# MSN kicks me off



## Naraktu (Aug 19, 2007)

My msn constantly kciks me off, and i dislike that. how do i make it stop?


----------



## TheAtheist (May 20, 2006)

I assume you mean Msn messenger? This could be several things.

Are you on Wireless? If so, the connection could keep dropping
Likewise, if your Broadband connection is a tad unreliable then the same may happen.
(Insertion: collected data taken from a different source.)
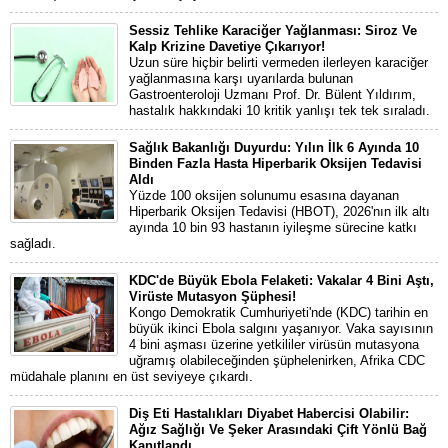
Sessiz Tehlike Karaciğer Yağlanması: Siroz Ve
Kalp Krizine Davetiye Çıkarıyor!
Uzun süre hiçbir belirti vermeden ilerleyen karaciğer
yağlanmasına karşı uyarılarda bulunan
Gastroenteroloji Uzmanı Prof. Dr. Bülent Yıldırım,
hastalık hakkındaki 10 kritik yanlışı tek tek sıraladı.
Sağlık Bakanlığı Duyurdu: Yılın İlk 6 Ayında 10
Binden Fazla Hasta Hiperbarik Oksijen Tedavisi
Aldı
Yüzde 100 oksijen solunumu esasına dayanan
Hiperbarik Oksijen Tedavisi (HBOT), 2026'nın ilk altı
ayında 10 bin 93 hastanın iyileşme sürecine katkı
sağladı.
KDC'de Büyük Ebola Felaketi: Vakalar 4 Bini Aştı,
Virüste Mutasyon Şüphesi!
Kongo Demokratik Cumhuriyeti'nde (KDC) tarihin en
büyük ikinci Ebola salgını yaşanıyor. Vaka sayısının
4 bini aşması üzerine yetkililer virüsün mutasyona
uğramış olabileceğinden şüphelenirken, Afrika CDC
müdahale planını en üst seviyeye çıkardı.
Diş Eti Hastalıkları Diyabet Habercisi Olabilir:
Ağız Sağlığı Ve Şeker Arasındaki Çift Yönlü Bağ
Kanıtlandı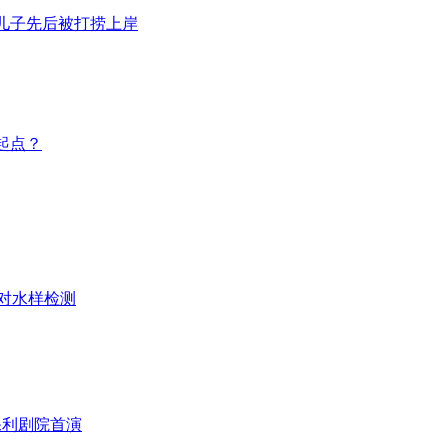
岁儿子先后被打捞上岸
起点？
对水样检测
保利剧院首演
Another thing i can think of is that it could be kicking you out due a sever error at the msn end? 

Cheers


----------



## Naraktu (Aug 19, 2007)

Um yes its live messenger. and i have verizon DSL.... so it may be a server problem but it seem only to be me getting booted.


----------



## TheAtheist (May 20, 2006)

so are you saying that other users of the pc are able to sign in on their accounts to msn?


----------



## Naraktu (Aug 19, 2007)

yeah. well we have diffrent compure accounts, and as far as i know all the other accounts on the compute are fine.


----------



## TheAtheist (May 20, 2006)

Firstly, lets make sure you have the most upto date version of msn messenger, see if that clears the problem

http://get.live.com/messenger/features

No need to uninstall the older version first, just install this over it!


----------



## Naraktu (Aug 19, 2007)

it still does it
and it just gets worse


----------



## Rachellexx (Jan 29, 2010)

the same thing happens to me - i even installed the new msn plus! to see if that would help - it didnt it got much *much* worse.

now it can kick me out between once and ten times in 10 minutes - although right now it doesnt seem too bad only kicked me out twice.

It's really annoying and sending help requests to Windows Live Help pages doesnt seem to get anywhere or help at all..

if u can help me i would be enourmously grateful

thanks 
rach


----------